Insight into chemical basis of traditional Chinese medicine based on the state-of-the-art techniques of liquid chromatography-mass spectrometry

Abstract

Traditional Chinese medicine (TCM) has been an indispensable source of drugs for curing various human diseases. However, the inherent chemical diversity and complexity of TCM restricted the safety and efficacy of its usage. Over the past few decades, the combination of liquid chromatography with mass spectrometry has contributed greatly to the TCM qualitative analysis. And novel approaches have been continuously introduced to improve the analytical performance, including both the data acquisition methods to generate a large and informative dataset, and the data post-processing tools to extract the structure-related MS information. Furthermore, the fast-developing computer techniques and big data analytics have markedly enriched the data processing tools, bringing benefits of high efficiency and accuracy. To provide an up-to-date review of the latest techniques on the TCM qualitative analysis, multiple data-independent acquisition methods and data-dependent acquisition methods (precursor ion list, dynamic exclusion, mass tag, precursor ion scan, neutral loss scan, and multiple reaction monitoring) and post-processing techniques (mass defect filtering, diagnostic ion filtering, neutral loss filtering, mass spectral trees similarity filter, molecular networking, statistical analysis, database matching, etc.) were summarized and categorized. Applications of each technique and integrated analytical strategies were highlighted, discussion and future perspectives were proposed as well.

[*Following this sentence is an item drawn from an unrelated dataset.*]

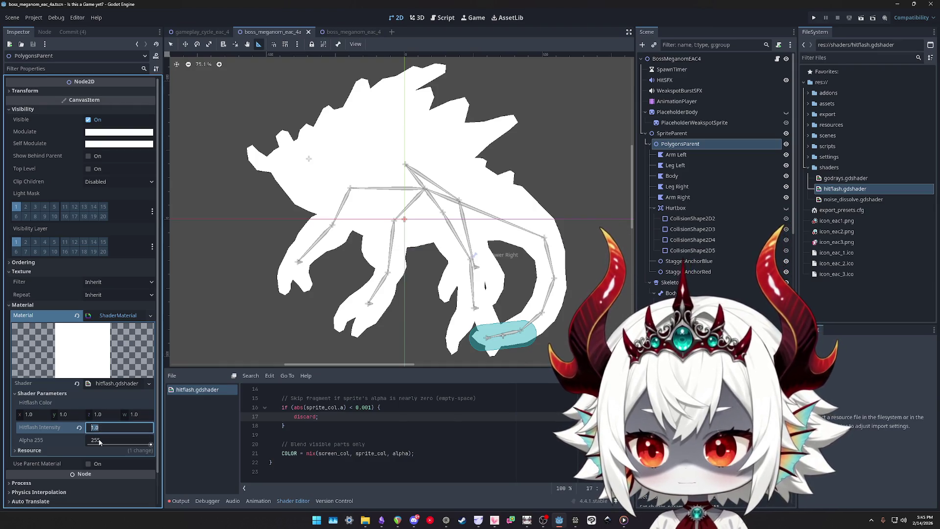
text(0)
click(106, 439)
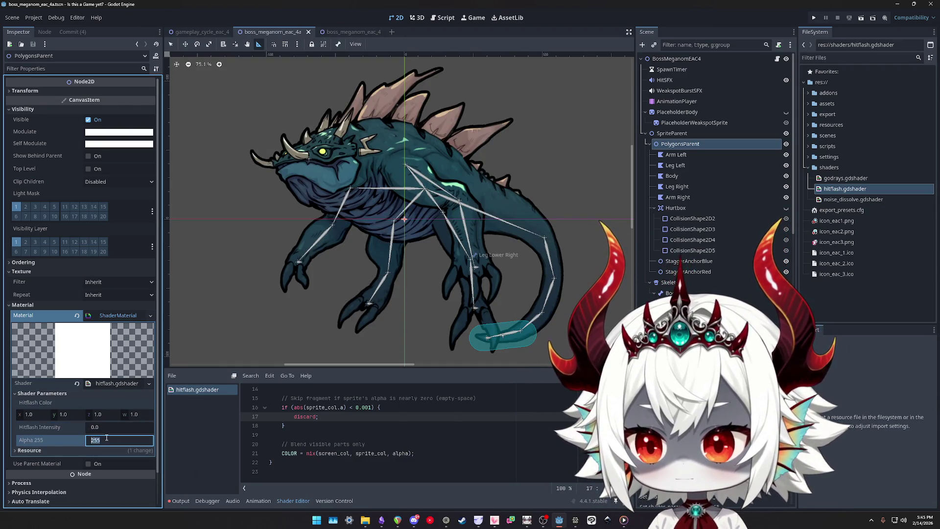
text(50)
key(Return)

Keywords: BS, background subtraction; CCS, collision cross section; CE, collision energy; CID, collision-induced dissociation; DDA, data-dependent acquisition; DE, dynamic exclusion; DIA, data-independent acquisition; DIF, diagnostic ion filtering; DM, database matching; Data acquisition; Data post-processing; EL, exclusion list; EMS, enhanced mass spectrum; EPI, enhanced product ion; FS, full scan; HCD, high-energy C-trap dissociation; IDA, information dependent acquisition; IM, ion mobility; IPF, isotope pattern filtering; ISCID, in-source collision-induced dissociation; LC, liquid chromatography; LTQ-Orbitrap, linear ion-trap/orbitrap; Liquid chromatography−mass spectrometry; MDF, mass defect filtering; MIM, multiple ion monitoring; MN, molecular networking; MRM, multiple reaction monitoring; MS, mass spectrometry; MTSF, mass spectral trees similarity filter; NL, neutral loss; NLF, neutral loss filtering; NLS, neutral loss scan; NRF, nitrogen rule filtering; PCA, principal component analysis; PIL, precursor ion list; PIS, precursor ion scan; PLS-DA, partial least square-discriminant analysis; Q-TRAP, hybrid triple quadrupole-linear ion trap; QSRR, quantitative structure retention relationship; QqQ, triple quadrupole; Qualitative analysis; RT, retention time; SA, statistical analysis; TCM, traditional Chinese medicine; Traditional Chinese medicine; UHPLC, ultra-high performance liquid chromatography; cMRM, conventional multiple reaction monitoring; sMRM, scheduled multiple reaction monitoring.

Graphical abstract

Figure 1

Data acquisition and data post-processing techniques of LC−MS in TCM qualitative analysis. PIL, precursor ion list; DE, dynamic exclusion; PIS, precursor ion scan; NLS, neutral loss scan; MRM, multiple reaction monitoring; MDF, mass defect filtering; BS, background subtraction; IPF, isotope pattern filtering; DIF, diagnostic ion filtering; NLF, neutral loss filtering; MTSF, mass spectral trees similarity filter, MN: molecular networking; SA, statistical analysis; DM, database matching.

Figure 2

A decision tree that represents a possible way to select an LC–MS based data acquisition/post-processing strategy.